→ Data:
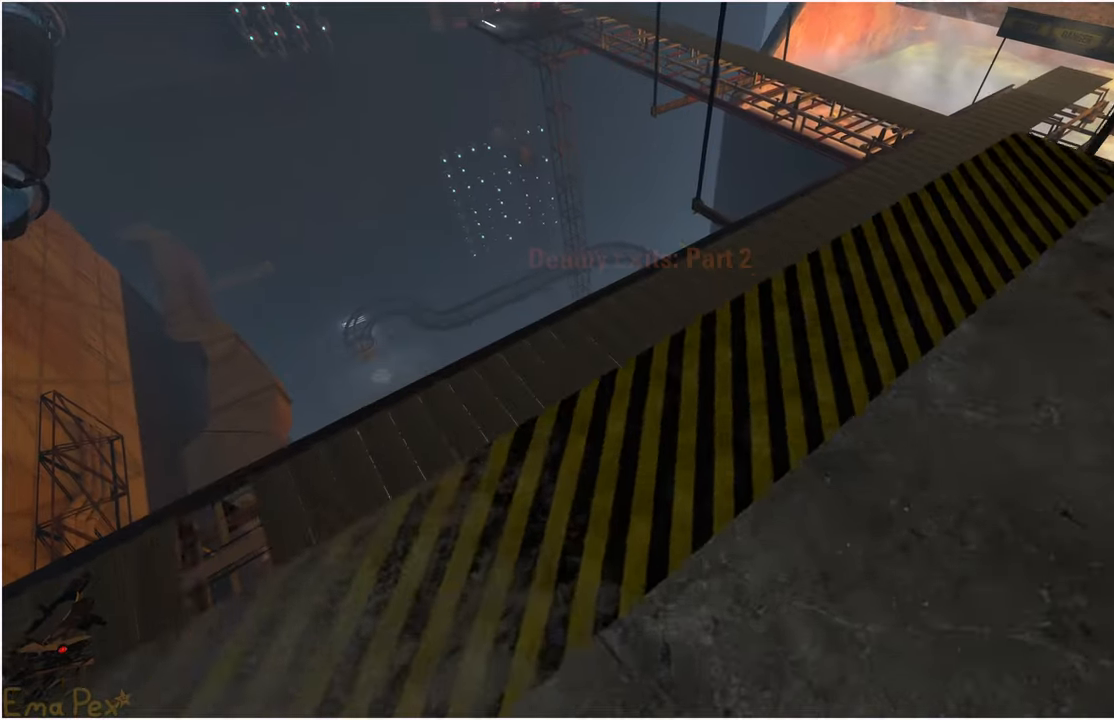
{"keys": ["a"], "mouse": [], "events": [[100, "w", "up"], [180, "w", "down"], [220, "a", "down"], [260, "w", "up"]]}
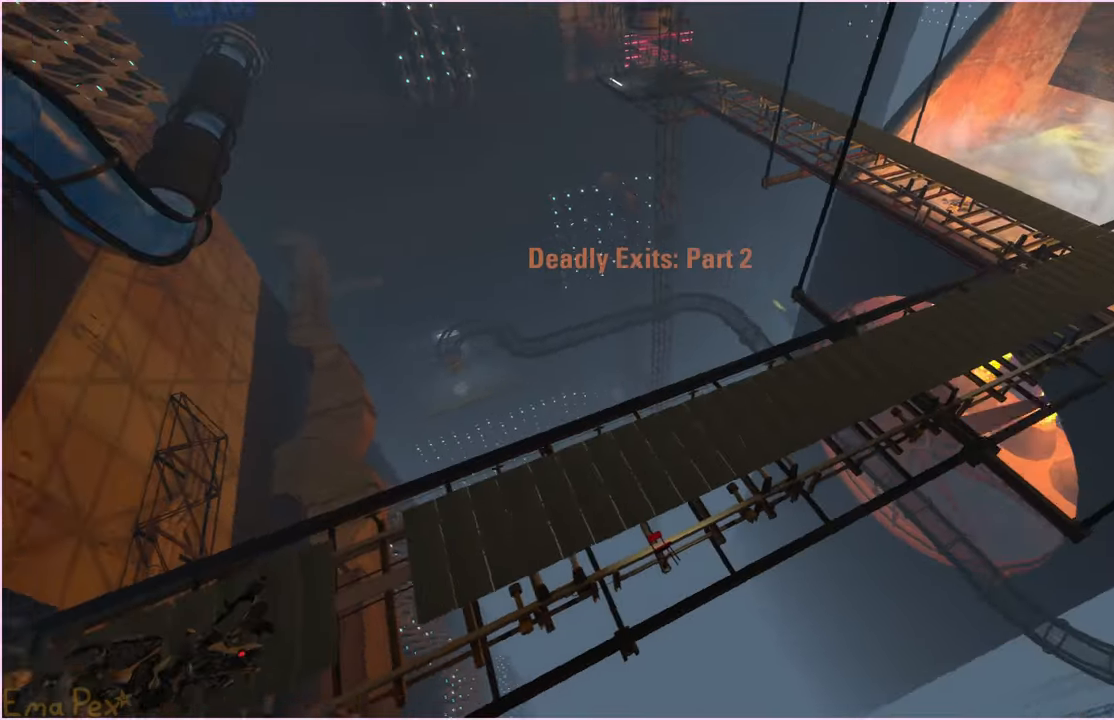
{"keys": ["d"], "mouse": [], "events": [[300, "a", "up"], [320, "d", "down"]]}
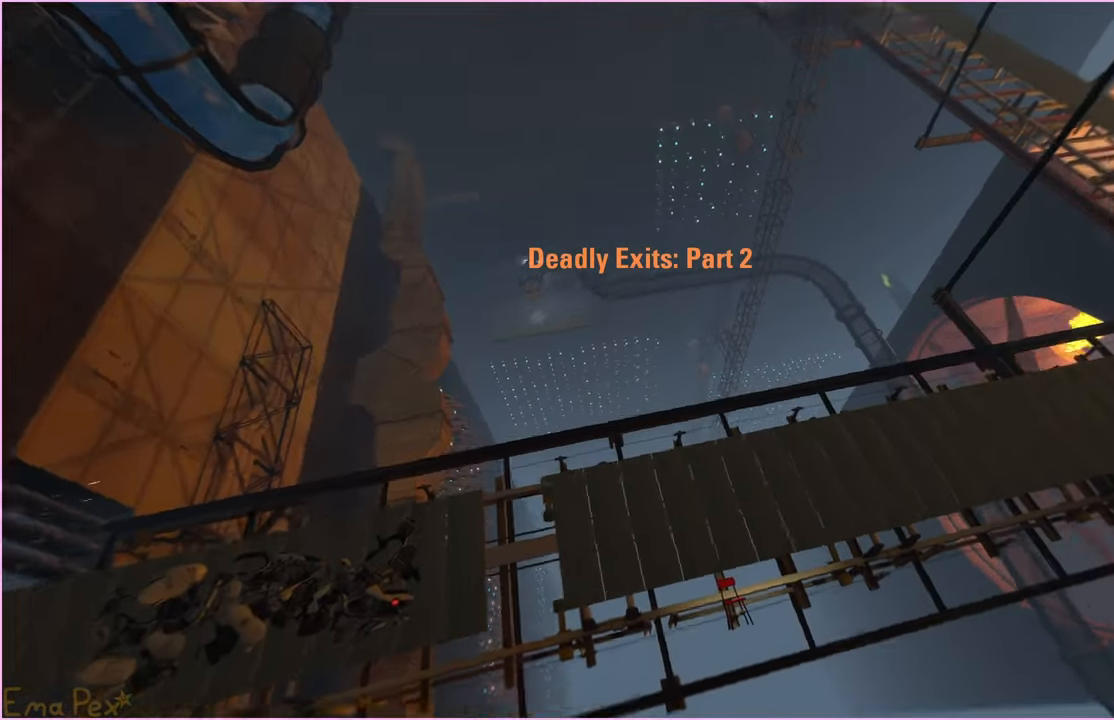
{"keys": ["d"], "mouse": [], "events": []}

→ Assignment:
Omit the pictures and give the material again, exactly and in full.

→ Solution for this exercise:
{"keys": ["a"], "mouse": [], "events": [[100, "w", "up"], [180, "w", "down"], [220, "a", "down"], [260, "w", "up"]]}
{"keys": ["d"], "mouse": [], "events": [[300, "a", "up"], [320, "d", "down"]]}
{"keys": ["d"], "mouse": [], "events": []}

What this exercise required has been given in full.